* **WHAT YOU ARE ASKED TO DO**
Reproduce every line of text in the listing below verbatim, leaving the pictures out of your answer.

+-------+

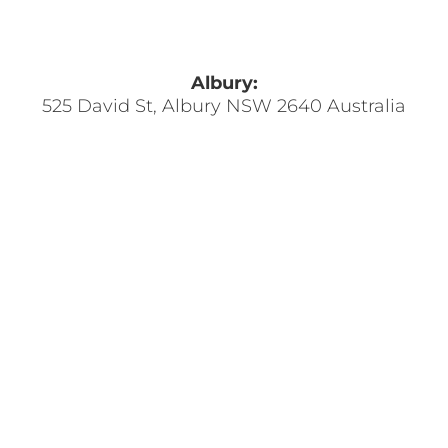
Albury:
525 David St, Albury NSW 2640 Australia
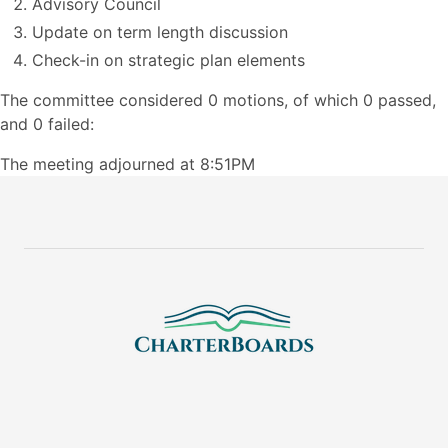
Advisory Council
Update on term length discussion
Check-in on strategic plan elements
The committee considered 0 motions, of which 0 passed,
and 0 failed:
The meeting adjourned at 8:51PM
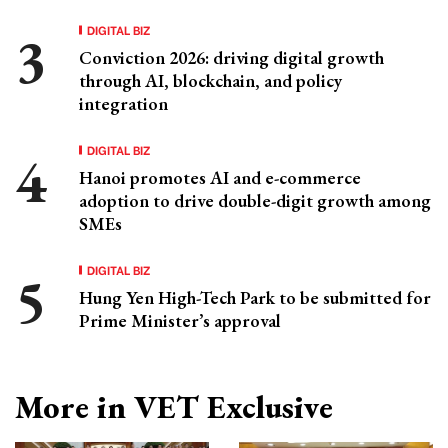
DIGITAL BIZ
Conviction 2026: driving digital growth
through AI, blockchain, and policy
integration
DIGITAL BIZ
Hanoi promotes AI and e-commerce
adoption to drive double-digit growth among
SMEs
DIGITAL BIZ
Hung Yen High-Tech Park to be submitted for
Prime Minister’s approval
More in VET Exclusive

+-------+

* **YOUR RESPONSE**
Albury:
525 David St, Albury NSW 2640 Australia
Advisory Council
Update on term length discussion
Check-in on strategic plan elements
The committee considered 0 motions, of which 0 passed,
and 0 failed:
The meeting adjourned at 8:51PM
DIGITAL BIZ
Conviction 2026: driving digital growth
through AI, blockchain, and policy
integration
DIGITAL BIZ
Hanoi promotes AI and e-commerce
adoption to drive double-digit growth among
SMEs
DIGITAL BIZ
Hung Yen High-Tech Park to be submitted for
Prime Minister’s approval
More in VET Exclusive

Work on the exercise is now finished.